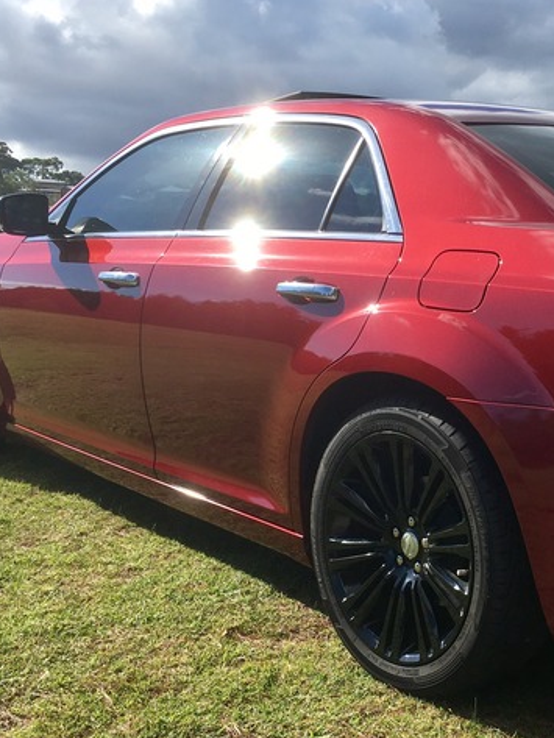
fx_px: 1045
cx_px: 495
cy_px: 417
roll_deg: -0.2
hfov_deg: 28.6
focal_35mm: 49
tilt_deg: -7.1
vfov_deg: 38.8
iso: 25
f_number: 2.2
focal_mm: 4.15
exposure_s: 1/1282
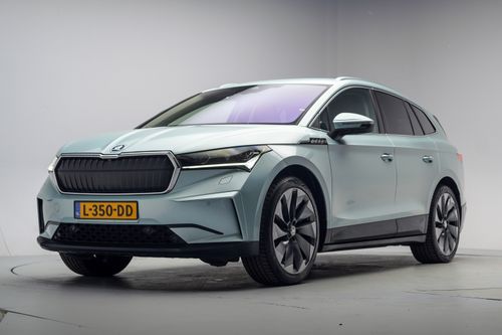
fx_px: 697
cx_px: 251
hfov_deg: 39.6
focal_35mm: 50
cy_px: 168
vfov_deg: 27.0
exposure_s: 1/13
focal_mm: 50
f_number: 4
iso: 100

------------

- WORK ORDER: Your copy should match the entries above exactly and contain no pictures.

- WRITTEN ANSWER:
fx_px: 1045
cx_px: 495
cy_px: 417
roll_deg: -0.2
hfov_deg: 28.6
focal_35mm: 49
tilt_deg: -7.1
vfov_deg: 38.8
iso: 25
f_number: 2.2
focal_mm: 4.15
exposure_s: 1/1282
fx_px: 697
cx_px: 251
hfov_deg: 39.6
focal_35mm: 50
cy_px: 168
vfov_deg: 27.0
exposure_s: 1/13
focal_mm: 50
f_number: 4
iso: 100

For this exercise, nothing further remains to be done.